目录
- [1. 执行过程](#1. 执行过程)
-
- [1.1 分割](#1.1 分割)
- [1.2 Map](#1.2 Map)
- [1.3 Combine](#1.3 Combine)
- [1.4 Reduce](#1.4 Reduce)
- [2. 代码和结果](#2. 代码和结果)
-
- [2.1 pom.xml中依赖配置](#2.1 pom.xml中依赖配置)
- [2.2 工具类util](#2.2 工具类util)
- [2.3 WordCount](#2.3 WordCount)
- [2.4 结果](#2.4 结果)
- 参考
1. 执行过程
假设WordCount的两个输入文本text1.txt和text2.txt如下。
txt
Hello World
Bye World
txt
Hello Hadoop
Bye Hadoop
1.1 分割
将每个文件拆分成split分片,由于测试文件比较小,所以每个文件为一个split,并将文件按行分割形成<key,value>对,如下图所示。这一步由MapReduce自动完成,其中key值为偏移量,由MapReduce自动计算出来,包括回车所占的字符数。
1.2 Map
将分割好的<key,value>对交给用户定义的Map方法处理,生成新的<key,value>对。处理流程为先对每一行文字按空格拆分为多个单词,每个单词出现次数设初值为1,key为某个单词,value为1,如下图所示。
1.3 Combine
得到Map方法输出的<key,value>对后,Mapper将它们按照key值进行升序排列,并执行Combine合并过程,将key值相同的value值累加,得到Mapper的最终输出结果,并写入磁盘,如下图所示。
1.4 Reduce
Reducer先对从Mapper接受的数据进行排序,并将key值相同的value值合并到一个list列表中,再交由用户自定义的Reduce方法进行汇总处理,得到新的<key,value>对,并作为WordCount的输出结果,存入HDFS,如下图所示。

### 任务要求
请照录上文关于WordCount执行过程的文本中自“- [2. 代码和结果](#2.”起、至“假设WordCount的两个输入文本text1.txt和text2.txt如下。”止的部分。

### 数据摘录
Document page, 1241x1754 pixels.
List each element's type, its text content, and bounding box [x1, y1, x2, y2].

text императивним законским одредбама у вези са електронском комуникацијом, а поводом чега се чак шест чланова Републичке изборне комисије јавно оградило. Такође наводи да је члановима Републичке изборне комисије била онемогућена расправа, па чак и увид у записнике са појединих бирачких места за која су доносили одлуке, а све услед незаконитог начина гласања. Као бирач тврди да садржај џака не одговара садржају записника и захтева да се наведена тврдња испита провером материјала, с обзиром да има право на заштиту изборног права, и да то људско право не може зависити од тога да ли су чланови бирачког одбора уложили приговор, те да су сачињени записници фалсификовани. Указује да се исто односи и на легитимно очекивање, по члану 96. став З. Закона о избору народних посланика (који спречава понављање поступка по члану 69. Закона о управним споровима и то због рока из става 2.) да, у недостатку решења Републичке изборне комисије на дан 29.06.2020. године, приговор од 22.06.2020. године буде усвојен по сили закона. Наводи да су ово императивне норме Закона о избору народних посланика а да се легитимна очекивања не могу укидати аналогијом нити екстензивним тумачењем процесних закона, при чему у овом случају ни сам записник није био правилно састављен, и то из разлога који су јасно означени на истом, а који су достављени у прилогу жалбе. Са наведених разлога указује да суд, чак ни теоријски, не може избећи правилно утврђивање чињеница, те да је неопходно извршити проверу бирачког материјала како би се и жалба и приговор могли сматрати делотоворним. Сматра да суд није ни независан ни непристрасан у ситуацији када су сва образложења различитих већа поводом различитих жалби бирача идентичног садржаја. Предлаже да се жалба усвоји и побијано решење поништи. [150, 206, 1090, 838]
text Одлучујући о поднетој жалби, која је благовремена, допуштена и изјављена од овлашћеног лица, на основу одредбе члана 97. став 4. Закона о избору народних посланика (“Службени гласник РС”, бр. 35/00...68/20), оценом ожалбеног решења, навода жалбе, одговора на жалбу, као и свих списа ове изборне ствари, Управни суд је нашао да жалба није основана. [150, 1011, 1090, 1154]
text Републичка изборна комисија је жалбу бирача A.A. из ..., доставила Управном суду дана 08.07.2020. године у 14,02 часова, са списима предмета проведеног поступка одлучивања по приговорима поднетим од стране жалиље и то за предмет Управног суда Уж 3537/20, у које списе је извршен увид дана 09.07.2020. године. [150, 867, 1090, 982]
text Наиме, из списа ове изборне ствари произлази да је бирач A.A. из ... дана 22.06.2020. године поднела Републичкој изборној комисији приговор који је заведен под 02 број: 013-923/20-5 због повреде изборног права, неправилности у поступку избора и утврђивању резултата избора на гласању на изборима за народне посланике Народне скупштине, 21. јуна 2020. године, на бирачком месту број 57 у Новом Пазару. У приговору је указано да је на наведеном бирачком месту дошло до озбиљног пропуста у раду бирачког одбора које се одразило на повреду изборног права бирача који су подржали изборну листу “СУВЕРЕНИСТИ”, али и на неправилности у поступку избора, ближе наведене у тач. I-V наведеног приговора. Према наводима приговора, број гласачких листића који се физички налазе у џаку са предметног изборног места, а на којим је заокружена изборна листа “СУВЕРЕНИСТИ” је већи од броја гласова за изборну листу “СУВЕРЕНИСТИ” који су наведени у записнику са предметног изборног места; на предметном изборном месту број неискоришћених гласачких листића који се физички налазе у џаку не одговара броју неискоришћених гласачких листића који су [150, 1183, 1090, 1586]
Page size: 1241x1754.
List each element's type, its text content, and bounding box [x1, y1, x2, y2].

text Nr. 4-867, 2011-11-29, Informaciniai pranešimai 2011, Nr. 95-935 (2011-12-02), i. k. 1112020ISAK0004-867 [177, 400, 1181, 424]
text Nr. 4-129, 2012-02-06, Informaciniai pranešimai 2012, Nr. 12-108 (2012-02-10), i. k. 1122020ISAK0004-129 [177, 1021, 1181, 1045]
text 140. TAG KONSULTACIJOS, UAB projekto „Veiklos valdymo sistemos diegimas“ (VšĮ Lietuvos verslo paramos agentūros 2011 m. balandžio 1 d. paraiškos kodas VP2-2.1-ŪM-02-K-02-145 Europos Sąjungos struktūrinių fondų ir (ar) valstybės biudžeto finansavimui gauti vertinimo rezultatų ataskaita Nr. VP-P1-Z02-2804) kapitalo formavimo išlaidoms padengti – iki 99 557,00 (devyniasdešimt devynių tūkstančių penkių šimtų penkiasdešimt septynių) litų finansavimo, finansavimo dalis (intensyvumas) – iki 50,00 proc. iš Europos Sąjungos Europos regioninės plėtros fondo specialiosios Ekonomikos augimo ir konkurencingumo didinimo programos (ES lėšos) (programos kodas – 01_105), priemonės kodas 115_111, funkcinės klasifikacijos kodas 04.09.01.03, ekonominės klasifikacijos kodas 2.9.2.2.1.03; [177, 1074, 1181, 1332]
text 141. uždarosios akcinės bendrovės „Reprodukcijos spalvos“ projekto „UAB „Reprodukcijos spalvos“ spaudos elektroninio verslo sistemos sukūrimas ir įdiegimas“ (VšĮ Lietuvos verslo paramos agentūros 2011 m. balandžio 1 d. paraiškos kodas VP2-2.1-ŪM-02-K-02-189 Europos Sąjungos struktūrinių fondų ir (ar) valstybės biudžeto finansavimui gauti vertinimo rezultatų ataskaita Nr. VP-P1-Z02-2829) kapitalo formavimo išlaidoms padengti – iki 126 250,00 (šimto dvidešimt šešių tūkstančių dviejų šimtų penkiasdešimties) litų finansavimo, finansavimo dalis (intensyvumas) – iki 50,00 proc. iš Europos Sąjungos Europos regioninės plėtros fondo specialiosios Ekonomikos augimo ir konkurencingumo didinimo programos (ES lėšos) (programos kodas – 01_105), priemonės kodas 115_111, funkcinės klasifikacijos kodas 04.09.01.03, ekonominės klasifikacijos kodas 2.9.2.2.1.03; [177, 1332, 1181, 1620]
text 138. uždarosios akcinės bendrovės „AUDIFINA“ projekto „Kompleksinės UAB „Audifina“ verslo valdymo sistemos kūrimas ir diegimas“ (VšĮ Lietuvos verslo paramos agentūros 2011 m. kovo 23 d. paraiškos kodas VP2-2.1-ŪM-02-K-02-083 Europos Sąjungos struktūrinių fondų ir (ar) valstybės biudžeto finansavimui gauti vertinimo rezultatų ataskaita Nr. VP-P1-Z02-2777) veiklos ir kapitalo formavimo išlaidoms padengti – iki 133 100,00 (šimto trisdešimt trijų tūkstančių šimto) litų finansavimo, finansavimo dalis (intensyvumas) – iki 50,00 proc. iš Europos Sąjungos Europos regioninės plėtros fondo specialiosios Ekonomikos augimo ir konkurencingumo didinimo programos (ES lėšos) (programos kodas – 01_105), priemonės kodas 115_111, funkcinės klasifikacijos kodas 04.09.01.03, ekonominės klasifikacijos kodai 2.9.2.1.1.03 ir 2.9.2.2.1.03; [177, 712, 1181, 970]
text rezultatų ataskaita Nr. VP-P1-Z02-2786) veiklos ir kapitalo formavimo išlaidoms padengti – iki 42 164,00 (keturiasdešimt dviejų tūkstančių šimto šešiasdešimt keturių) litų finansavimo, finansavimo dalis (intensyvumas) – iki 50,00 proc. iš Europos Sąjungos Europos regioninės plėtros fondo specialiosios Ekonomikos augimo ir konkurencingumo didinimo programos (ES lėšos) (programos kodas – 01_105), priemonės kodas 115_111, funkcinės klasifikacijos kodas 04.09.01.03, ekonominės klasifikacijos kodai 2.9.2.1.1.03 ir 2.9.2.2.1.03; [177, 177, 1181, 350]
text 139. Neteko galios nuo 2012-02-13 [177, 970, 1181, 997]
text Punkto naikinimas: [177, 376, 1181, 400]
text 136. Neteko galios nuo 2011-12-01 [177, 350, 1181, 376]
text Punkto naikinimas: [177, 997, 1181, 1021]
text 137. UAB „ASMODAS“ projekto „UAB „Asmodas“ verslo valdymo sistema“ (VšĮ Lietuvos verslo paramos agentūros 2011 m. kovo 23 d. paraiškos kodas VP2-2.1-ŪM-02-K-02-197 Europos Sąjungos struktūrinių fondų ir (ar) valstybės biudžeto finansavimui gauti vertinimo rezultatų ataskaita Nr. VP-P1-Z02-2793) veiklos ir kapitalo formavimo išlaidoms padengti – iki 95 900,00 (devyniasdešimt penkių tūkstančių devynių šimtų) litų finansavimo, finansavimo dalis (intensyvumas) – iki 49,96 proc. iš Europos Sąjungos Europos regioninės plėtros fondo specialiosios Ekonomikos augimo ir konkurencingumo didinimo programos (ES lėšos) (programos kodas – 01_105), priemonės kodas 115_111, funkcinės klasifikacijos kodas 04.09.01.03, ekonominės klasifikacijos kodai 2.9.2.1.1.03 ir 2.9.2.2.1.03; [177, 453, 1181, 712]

### 参考答案
- [2. 代码和结果](#2. 代码和结果)
-
- [2.1 pom.xml中依赖配置](#2.1 pom.xml中依赖配置)
- [2.2 工具类util](#2.2 工具类util)
- [2.3 WordCount](#2.3 WordCount)
- [2.4 结果](#2.4 结果)
- 参考
1. 执行过程
假设WordCount的两个输入文本text1.txt和text2.txt如下。